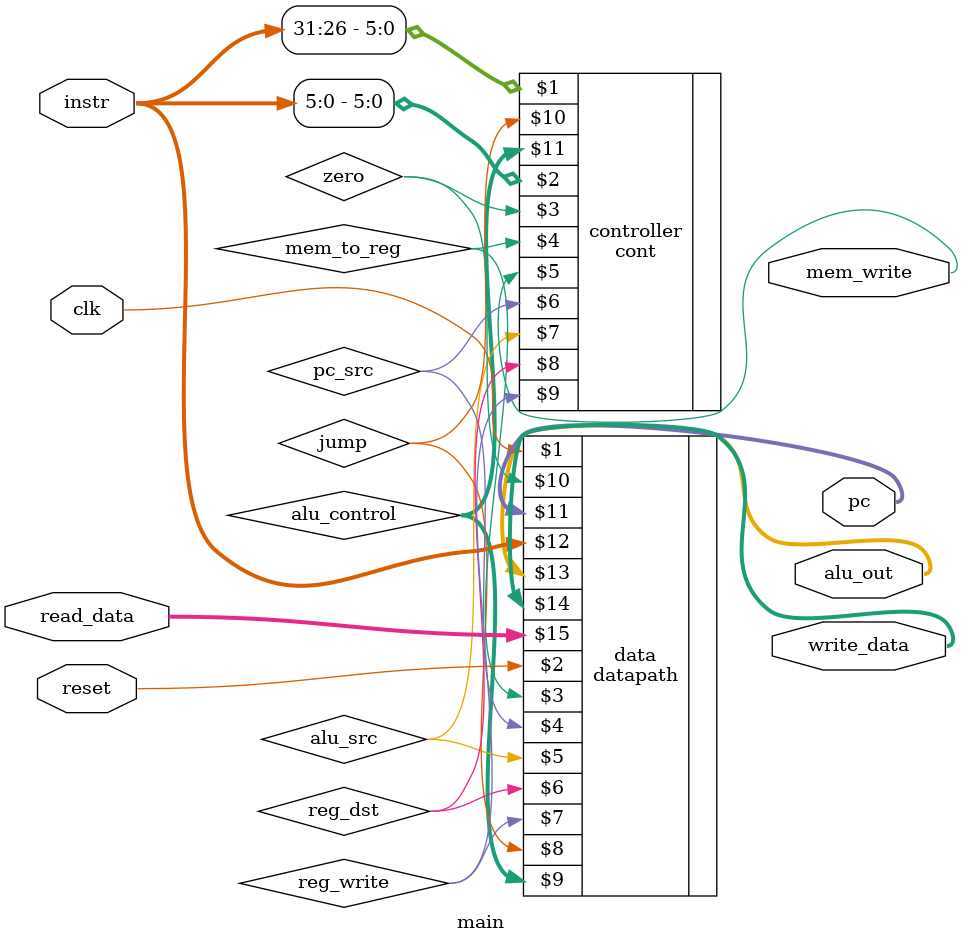
<source format=v>
`timescale 1ns / 1ps


module main(
    input clk, reset,
    output [31:0] pc,
    input [31:0] instr,
    output mem_write,
    output [31:0] alu_out, write_data,
    input [31:0] read_data
    );
    
    wire mem_to_reg, branch, alu_src, reg_dst, reg_write, jump, zero, pc_src;
    wire [2:0] alu_control;
    
    cont controller(instr[31:26], instr[5:0], zero, mem_to_reg, mem_write, pc_src, alu_src, reg_dst, reg_write, jump, alu_control);
    datapath data(clk, reset, mem_to_reg, pc_src, alu_src, reg_dst, reg_write, jump, alu_control, zero, pc, instr, alu_out, write_data, read_data);
    
    
endmodule

</source>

____

■ **WRITTEN TASK**
Reproduce the listing exactly, but keep its images out of the copy.

■ **ANSWER FOR THE TASK**
<source format=v>
`timescale 1ns / 1ps


module main(
    input clk, reset,
    output [31:0] pc,
    input [31:0] instr,
    output mem_write,
    output [31:0] alu_out, write_data,
    input [31:0] read_data
    );
    
    wire mem_to_reg, branch, alu_src, reg_dst, reg_write, jump, zero, pc_src;
    wire [2:0] alu_control;
    
    cont controller(instr[31:26], instr[5:0], zero, mem_to_reg, mem_write, pc_src, alu_src, reg_dst, reg_write, jump, alu_control);
    datapath data(clk, reset, mem_to_reg, pc_src, alu_src, reg_dst, reg_write, jump, alu_control, zero, pc, instr, alu_out, write_data, read_data);
    
    
endmodule

</source>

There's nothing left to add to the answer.